Derived equivalences and stable equivalences of Morita type, I

TL;DR

This paper explores when derived equivalences between algebras imply stable equivalences of Morita type, extending Rickard's classic result and providing methods to construct such equivalences, revealing shared invariants among related algebras.

Contribution

It establishes conditions under which derived equivalences induce stable equivalences of Morita type and introduces inductive methods for constructing these equivalences.

Findings

Derived equivalences can induce stable equivalences of Morita type under certain conditions.

A functor between stable categories can compare homological dimensions of algebras.

Many non-self-injective algebras are both derived and stably equivalent, sharing invariants.

Abstract

For self-injective algebras, Rickard proved that each derived equivalence induces a stable equivalence of Morita type.

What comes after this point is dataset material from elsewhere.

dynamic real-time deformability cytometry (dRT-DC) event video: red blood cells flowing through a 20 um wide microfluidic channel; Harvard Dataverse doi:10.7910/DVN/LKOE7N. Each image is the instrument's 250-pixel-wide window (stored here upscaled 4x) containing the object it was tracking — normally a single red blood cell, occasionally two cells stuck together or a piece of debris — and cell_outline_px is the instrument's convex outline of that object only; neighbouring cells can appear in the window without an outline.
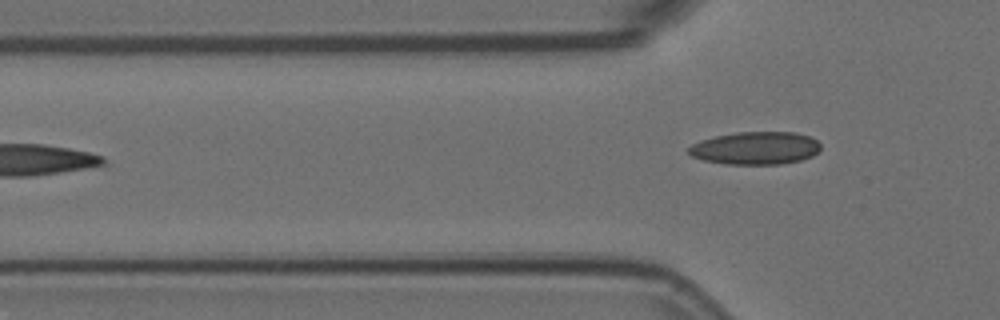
{"species": "Egyptian fruit bat (a non-hibernating species)", "species_latin": "Rousettus aegyptiacus", "temperature_condition": "room temperature", "stored_images_in_passage": 4, "camera_frame_rate_fps": 3000, "um_per_image_px": 0.085, "animal": {"sex": "female"}, "frame": {"image": 1, "passage_image": 4, "time_ms": 1.0, "image_size_px": [1000, 320], "cell_outline_px": [[820, 148], [812, 156], [800, 160], [780, 164], [724, 164], [704, 160], [692, 156], [688, 152], [688, 148], [692, 144], [700, 140], [716, 136], [736, 132], [796, 132], [808, 136], [816, 140], [820, 144]], "centroid_in_image_um": [64.2, 12.58], "position_along_channel_um": 61.6, "area_um2": 25.14}}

For general algebras, it is unknown when a derived equivalence implies a stable equivalence of Morita type. In this paper, we first show that each derived equivalence $F$ between the derived categories of Artin algebras $A$ and $B$ arises naturally a functor $\bar{F}$ between their stable module categories, which can be used to compare certain homological dimensions of $A$ with that of $B$; and then we give a sufficient condition for the functor $\bar{F}$ to be an equivalence. Moreover, if we work with finite-dimensional algebras over a field, then the sufficient condition guarantees the existence of a stable equivalence of Morita type. In this way, we extend the classic result of Rickard. Furthermore, we provide several inductive methods for constructing those derived equivalences that induce stable equivalences of Morita type. It turns out that we may produce a lot of (usually not self-injective) finite-dimensional algebras which are both derived-equivalent and stably equivalent of Morita type, thus they share many common invariants.